### Goal of the exercise
Write a continuation of the excerpt on SAP Financials OnDemand below, starting after its final sentence.
:: Excerpt to read ::
On November 14, 2012, in conjunction with the co-located SapphireNow and SAPTechEd events in Madrid, Spain, SAP announced the general availability of SAP® Financials OnDemand. The new offering is a stand-alone financial management solution, a derivative of its SAP Business ByDesign suite, now powered by HANA for speed and power. It targets medium to large enterprises and represents SAP’s desire to compete for mind share (and deals) in specific lines of business – in this case the business executives who manage the money within an enterprise. Based entirely in the cloud and offered exclusively as Software as a Service (SaaS) it makes two important assumptions: these enterprises are willing to entrust their financial transactions to the cloud and a good portion of them want to “mix and match” applications rather than run a single tightly integrated business suite.

What is it?

SAP describes SAP® Financials OnDemand as “a real-time, insight-driven financial management solution designed for the cloud.” However in spite of the fact that SAP describes this application as one that manages money (versus people, customers or suppliers), the breadth of the solution extends beyond strictly accounting. Unlike other stand-alone accounting applications that capture those all-important financial transactions, but nothing more, Financials OnDemand expands to also include sales orders and purchase orders. This is important in that it means it can support end-to-end processes like order-to-cash and procure-to-pay and provide a system of record for all business transactions.

Mint Jutras defines Enterprise Resource Planning (ERP) as an integrated suite of modules that provides the operational and transactional system of record of the business. So in providing this system of record, is SAP Financials OnDemand really ERP in disguise? The answer to that: Not really.

Although at its core, ERP provides a system of record, in fact the functional footprint of ERP has grown steadily over the years, becoming far more complex. In manufacturing organizations it supports the planning and scheduling of production, the movement and storage of inventory, engineering and product definition and perhaps the servicing of products. It might also extend to managing the engagement with prospects and customers. It might support employees with human resource functionality. This list could go on and on. As a result, it is becoming more and more difficult to tell where ERP ends and other applications begin and it is this complexity that often presents a barrier to adoption.
:::
:: Record excerpts ::
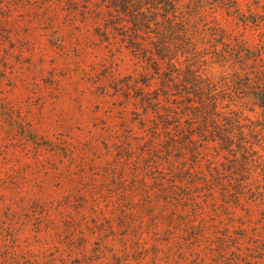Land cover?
Instances as JSON below:
<instances>
[{
  "label": "rangeland",
  "instance_id": "rangeland-1",
  "mask_svg": "<svg viewBox=\"0 0 264 264\" xmlns=\"http://www.w3.org/2000/svg\"><path fill=\"white\" fill-rule=\"evenodd\" d=\"M184 1L208 73L244 75L238 47L263 51L264 0H224L247 23L223 0ZM106 11L104 0H0V257L264 264V172L244 179L208 144L192 156L176 128L185 116L152 102L157 77L136 83L151 70L105 32ZM244 68L263 71L264 54Z\"/></svg>",
  "mask_w": 264,
  "mask_h": 264
},
{
  "label": "trees",
  "instance_id": "trees-1",
  "mask_svg": "<svg viewBox=\"0 0 264 264\" xmlns=\"http://www.w3.org/2000/svg\"><path fill=\"white\" fill-rule=\"evenodd\" d=\"M226 2L219 4L231 13L236 8L243 22H249V15H244L239 5L229 7ZM104 3L105 32L120 36L126 48L151 70L152 78L136 83L148 88L157 77L152 102H164L166 107L185 116V125L176 128L192 156L200 154V144H208L240 161L234 166L239 176L244 179L254 176L255 182H260L258 177L264 172L259 166L264 167V70L250 73L244 67L249 61L257 62L264 49L249 53L243 46L238 47L242 60L239 69L244 75L235 69L232 76H221L218 80L205 67L200 48L202 37L191 28L192 19L185 11L184 0H104ZM153 110L161 114L160 109ZM247 112L256 117L251 118ZM164 115L168 117L161 122L168 125L167 129L177 126L170 123L174 119L170 114ZM242 180V187H246L247 181ZM253 186L249 181V190H254ZM0 264L51 263L0 257Z\"/></svg>",
  "mask_w": 264,
  "mask_h": 264
}]
</instances>
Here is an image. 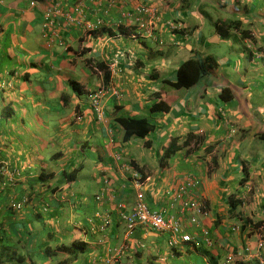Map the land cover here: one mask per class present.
<instances>
[{
  "label": "crops",
  "instance_id": "1",
  "mask_svg": "<svg viewBox=\"0 0 264 264\" xmlns=\"http://www.w3.org/2000/svg\"><path fill=\"white\" fill-rule=\"evenodd\" d=\"M217 21L238 24L223 37ZM206 55L218 65L193 86L163 83ZM160 98L169 109L152 111ZM120 116L153 129L124 139ZM262 132L264 0H0V225H27L33 251L54 233L87 243L74 264H264ZM138 192L191 239L127 233Z\"/></svg>",
  "mask_w": 264,
  "mask_h": 264
},
{
  "label": "trees",
  "instance_id": "2",
  "mask_svg": "<svg viewBox=\"0 0 264 264\" xmlns=\"http://www.w3.org/2000/svg\"><path fill=\"white\" fill-rule=\"evenodd\" d=\"M237 24V22L217 21L215 22V30L221 36L226 37L228 36L229 29L235 27ZM217 65L218 62L215 56L189 57L180 63L176 71L175 80L164 79L163 83L174 89L189 88L196 84L201 76L215 69ZM98 66L103 72L104 81L107 82L109 80V72L106 66L103 63H99ZM156 95L159 97V94ZM220 97L224 100L229 99L231 97L230 90L227 88L222 89ZM168 109V104L161 98L151 106L152 111L164 112ZM116 121L124 129V139L130 138L132 135L143 137L153 129V124L147 118L120 116L116 118ZM259 136L264 140V132L260 133ZM175 141L171 140L167 147L165 151L167 156L174 153L177 149L178 146ZM28 202L29 198L25 196L20 201L12 200L8 204V208L11 213L18 212L24 209ZM28 230L27 225L21 224L20 228L17 226L13 229L10 228L6 232L4 226L0 225V264H74L79 258L80 252L86 249L87 243L81 237H72L71 240L63 242V240H55L54 233L52 235L50 233L48 237L50 236L51 240L55 241L54 244H44L39 248L35 247L33 251V247L28 248V240L32 235V232ZM32 251L35 254L31 256L30 252ZM63 252L65 255L61 257L60 254Z\"/></svg>",
  "mask_w": 264,
  "mask_h": 264
},
{
  "label": "built area",
  "instance_id": "3",
  "mask_svg": "<svg viewBox=\"0 0 264 264\" xmlns=\"http://www.w3.org/2000/svg\"><path fill=\"white\" fill-rule=\"evenodd\" d=\"M142 10H145V8H142ZM52 14L51 10L47 11L45 16L50 17ZM47 18V19H48ZM69 19L73 20L71 16H69ZM77 23H80L77 19H74ZM99 24V23H98ZM97 24V25H98ZM87 28H92V24H86ZM105 92V87H99L97 90H95L93 93L90 95L91 99V107L94 113L98 116L101 117L103 115V110L102 106L100 103V98L103 96ZM133 179L137 184L141 183L140 180V174L135 172L133 174ZM196 182L191 180L190 185H196ZM98 198V196H97ZM193 210L196 212H201L202 206L199 202L195 200H191L188 204ZM119 208H123L124 205L120 203ZM120 217L124 220L125 222V227H126V232L131 233L136 225H141L145 228H150L153 230H158V231H171L174 236L178 235L182 240L184 241H189L191 238L188 234H185L182 232V227L179 223V221L176 218L173 217H165L162 213L157 212L155 210L149 209L147 206L143 194L141 192L137 193L136 199L134 201V204L132 205L131 209L128 212L122 211L120 212ZM190 220L192 222L196 221V218L194 216H191ZM107 221H105L101 225V229L105 226ZM174 242V240H171V244ZM258 247L262 248L264 247V235H261L258 240ZM231 258L228 257V261H230ZM110 260H106V263H109ZM259 262H262V259H259Z\"/></svg>",
  "mask_w": 264,
  "mask_h": 264
},
{
  "label": "rangeland",
  "instance_id": "4",
  "mask_svg": "<svg viewBox=\"0 0 264 264\" xmlns=\"http://www.w3.org/2000/svg\"><path fill=\"white\" fill-rule=\"evenodd\" d=\"M179 67V66H178ZM176 75V74H175ZM262 235H264V234H262ZM260 237H261V235H260Z\"/></svg>",
  "mask_w": 264,
  "mask_h": 264
}]
</instances>
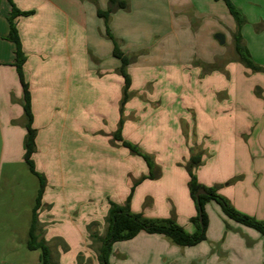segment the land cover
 <instances>
[{"label": "crops", "instance_id": "1", "mask_svg": "<svg viewBox=\"0 0 264 264\" xmlns=\"http://www.w3.org/2000/svg\"><path fill=\"white\" fill-rule=\"evenodd\" d=\"M231 1L247 21L252 17L245 4ZM12 2L20 11L32 13L17 18L16 23L26 55L24 69L32 96L38 147L44 146V133H59L64 128L73 103L92 100L91 91L95 90L96 101H107L112 110L121 112L125 119L123 139L144 153L153 154L161 169L160 178L146 179L135 188L130 202L133 213L152 220L174 218L187 232L196 231L191 219L197 215V208L185 169L192 149L202 155V164L195 171L199 183L217 187V193L237 211L264 221V157L252 160L239 157V150L251 141L252 126H258L257 116L264 117V101L257 99L260 114L254 113L249 102L256 86L264 98V87L251 82V75L240 61L227 62L232 58L225 53L234 46L238 26L223 1L129 0L130 12L118 10L108 21L98 11H106L109 0ZM11 12V3L0 0V91L13 100L16 118L24 124L23 91L13 67L16 45L6 39ZM139 19L146 22L140 25L136 23ZM152 24L163 30L149 31ZM244 29L242 26L243 42L247 40ZM108 31L131 60L126 69L131 78L130 97L123 110L122 62L113 55L114 45ZM218 34L224 36L223 45L216 39ZM143 38L148 41L142 42ZM175 43L177 56L172 62L155 60L156 55L168 57ZM224 46H229L227 52ZM111 114L105 112L102 118L108 121ZM83 126L91 130L89 124ZM262 136L264 126L259 142ZM116 145L124 156L123 162H128L125 188L115 198L116 203L124 206L132 179L139 180L149 170L146 163L130 166L140 162L127 155L122 142ZM231 179L235 183L225 185ZM56 210L51 209L55 228L61 223L57 221ZM81 218L79 214L76 222L79 230L84 229L79 225ZM104 218L106 225L107 217ZM208 218L206 241L212 245L204 241L193 247H176L163 236L141 232L134 239L123 241L128 245H119L131 250V254L122 251L123 264H158L157 255L164 259L161 260L164 264H234L235 260L240 264H264V238L260 233L226 216L209 214ZM91 220L89 215L83 221L88 225ZM56 236L65 247V242L73 241L61 232ZM143 243L150 252L133 248ZM213 245H218L219 250ZM91 253L92 264H100L97 254ZM80 255L66 251L54 254L52 261L76 264Z\"/></svg>", "mask_w": 264, "mask_h": 264}, {"label": "rangeland", "instance_id": "2", "mask_svg": "<svg viewBox=\"0 0 264 264\" xmlns=\"http://www.w3.org/2000/svg\"><path fill=\"white\" fill-rule=\"evenodd\" d=\"M126 1L128 8L122 11L130 12V2L129 0ZM237 1L245 4L246 8L251 11L252 17L250 16L248 21L244 17L243 27H245L247 40L243 43L246 45L248 42L251 60L262 70L255 72L244 66L243 63L241 64L251 75V82L264 87V0ZM245 2L250 3L246 5ZM137 21L136 23L140 25L146 22L143 19ZM158 28V24H152L149 31L152 29L163 30V27L157 30ZM128 34L130 35V33ZM146 41L148 39H142V42ZM117 43L119 44V42ZM176 47V43L172 45L173 52L168 57L156 55L155 60L157 62H172L177 56L174 53ZM230 47L233 50L230 51L231 53L228 51L229 46H224L226 52L228 51V54L225 53V55L232 58V60L228 59L227 62H239L240 57L233 49L234 46ZM119 48L120 50L123 49L120 44ZM258 87L254 88V95L252 94L251 99H249L256 114L261 112L257 99L264 101ZM95 93L97 91H91L92 100L90 101L73 103L71 117L64 128H61L59 133H44V146L42 148L37 146L33 155L36 169L45 179V192L42 205L38 210V232L45 242L48 243L49 241L47 245L52 257L54 254L66 253V251L73 254L80 253L81 255L76 259V264H92L91 251L98 254L101 243L99 239L93 238L91 235L105 236L107 223L105 225L104 217L108 215L110 202L116 203V196L120 194L123 187L125 188L126 177L124 172L128 164V162H123L124 156L115 140L116 131L121 120H123L121 112L112 110L107 101H96L93 98L96 97L94 96ZM13 104V100L6 98L0 91V264H38L40 250H30L27 244L33 209L40 189V180L31 173L25 163L27 132L23 126V121L20 122L16 118ZM105 112L113 113L108 121L102 118V114ZM117 115H119V119ZM257 122L258 126H252L251 133H249L250 143H247L248 145L243 150H239V157L251 160L264 157V136L259 142L264 126V117L261 114L257 116ZM83 123L89 124L91 130L88 131L86 129L88 127L83 126ZM193 149L195 150V147ZM190 152L193 153L194 151L190 149ZM127 153V155H132V159L140 162V164L129 162L130 166L145 165L141 157L132 154L129 150ZM151 156L154 159V155ZM249 169L253 170V166H250ZM135 182L132 179V184ZM233 183H235V179L226 181L225 185ZM53 208L57 209L56 218L57 221L61 222L56 228L53 226L54 221L51 218L53 215L51 209ZM206 212L208 215L218 218L225 217L219 206L214 203L206 205ZM79 214L83 218L79 222V225L83 226V230L77 229L76 222ZM89 215L92 220L86 225L83 220H86ZM61 228L63 229L59 231ZM81 231H84L86 239L82 237ZM59 232L68 235L73 241L65 242L67 244L65 247L56 236ZM167 241L176 246L170 240L167 239ZM205 243L212 245L208 241ZM119 245L128 244L121 242L113 245L109 264H123L122 251L131 254L129 248ZM213 246L215 250L220 248L218 245ZM133 248L135 250L140 248L144 253L150 252L144 243L138 247L133 246ZM118 251L120 252L118 253ZM233 255L236 256L235 252ZM157 256L158 264H164L161 263V260L164 259L160 260V256ZM235 261L234 264H240L239 260Z\"/></svg>", "mask_w": 264, "mask_h": 264}, {"label": "trees", "instance_id": "3", "mask_svg": "<svg viewBox=\"0 0 264 264\" xmlns=\"http://www.w3.org/2000/svg\"><path fill=\"white\" fill-rule=\"evenodd\" d=\"M12 5V12L9 16L10 31L6 39L16 45L15 60L13 67H15L22 86L23 96L22 105L24 112V126L26 129L25 138V163L27 164L31 173L37 176L40 180V189L36 198V204L33 209L32 223L29 230L28 248L30 250H40L38 264H54L52 261L51 251L41 238L38 232V210L42 205V198L45 192V179L40 174L33 161V155L37 150V130L34 128V114L32 109V96L29 84L26 80L25 63L26 55L23 50L21 38L17 28L16 20L22 16H29L31 12H22L16 8L12 0H8ZM223 1L230 14L237 23L238 30L234 34L235 51L240 57V62L247 68L255 72L261 71L262 68L251 60V55L248 48L243 43L241 35V27L244 25L245 19L239 9L232 3L231 0H216ZM109 7L106 11H98V15L108 21L110 15L118 10H125L128 8L126 0H109ZM107 36L113 41L114 50L113 55L122 62L121 74L124 78V93L122 100V110L130 97L131 78L127 74V67L131 64V60L119 48L117 40L108 31ZM123 120L115 134V140L122 142L124 148L128 149L132 154L141 157L146 163L149 174L142 176L137 180L132 188L130 195L127 198L126 204L121 206L115 202H110V208L106 218L107 228L105 236L98 237L92 234L91 237L99 239L101 246L98 250L97 259L100 264H109L110 255L112 254L113 245L118 242L129 241L134 239L141 232L148 234L160 235L172 242V244L180 247H193L207 240V231L209 227V218L206 212V205L209 202H215L221 208L223 214L230 220L251 229L256 230L264 238V221H259L255 217L243 214L237 211L225 198L217 193V187H205L201 185L195 174L196 169L202 164L201 153H192L191 159L186 166V170L190 176L188 183L190 195L194 200L197 208V215L191 219V223L196 227L194 233L187 232L180 226L174 218L169 219H147L141 214H135L130 209V202L135 188L144 180H156L161 177V169L156 165L151 155L144 153L137 145L125 141L122 137ZM200 191H204L197 197Z\"/></svg>", "mask_w": 264, "mask_h": 264}, {"label": "water", "instance_id": "4", "mask_svg": "<svg viewBox=\"0 0 264 264\" xmlns=\"http://www.w3.org/2000/svg\"><path fill=\"white\" fill-rule=\"evenodd\" d=\"M216 39L219 41V43H220L221 45H223L224 42H225L224 36L221 35V34L216 35ZM204 193H205L204 191H200V192L197 194V197H199L201 194H204Z\"/></svg>", "mask_w": 264, "mask_h": 264}]
</instances>
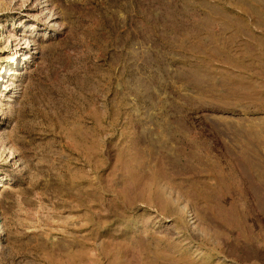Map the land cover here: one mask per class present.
Masks as SVG:
<instances>
[{
  "label": "rangeland",
  "instance_id": "obj_1",
  "mask_svg": "<svg viewBox=\"0 0 264 264\" xmlns=\"http://www.w3.org/2000/svg\"><path fill=\"white\" fill-rule=\"evenodd\" d=\"M0 264H264V0H0Z\"/></svg>",
  "mask_w": 264,
  "mask_h": 264
}]
</instances>
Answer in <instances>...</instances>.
:::
### Response
The scope of SAP Financials OnDemand is more constrained, thereby reducing the complexity. But the solution also represents a different approach to enterprise applications. While ERP is tightly integrated, SAP Financials OnDemand takes a more modular approach (often referred to as “Best of Breed”) with cloud-based financials as a foundation. Using this approach, it is engineered either to stand alone or to play nicely (integrate) with other applications.

In the past, the trade-off between the two approaches was between functionality and ease of integration. Over the years the pendulum has swung between preferences for the two approaches, and as ERP has become more robust, the pendulum has tended to swing in favor of the integrated suite. But as integration technologies have matured, these trade-offs are no longer as easy to evaluate as they once were and perhaps the pendulum is starting to swing again. And while the preference for a single integrated suite has been most prevalent in smaller enterprises (with limited Information Technology (IT) resources), SAP sees the target market for Financials OnDemand as medium to large enterprises, particularly those operating across a global, distributed environment. But then, very few medium to large enterprises are not global and distributed today.

SAP has long been a powerhouse in terms of providing financial management applications for large multi-national enterprises. So it has the expertise and experience necessary to provide a robust financial application that will support a global enterprise. And the company is also smart enough not to reinvent the wheel, but instead base the solution on one that already exists. With the goal of providing a cloud-based solution, SAP Business ByDesign was the logical choice.

SAP Business ByDesign is most often referred to as a “business suite”, but it fits the Mint Jutras definition of ERP, as a tightly integrated suite of modules that provides an operational and transactional system of record, which of course, includes financials. It is also SAP’s newest ERP solution, designed for the cloud and offered exclusively as a multi-tenant Software as a Service (SaaS) solution.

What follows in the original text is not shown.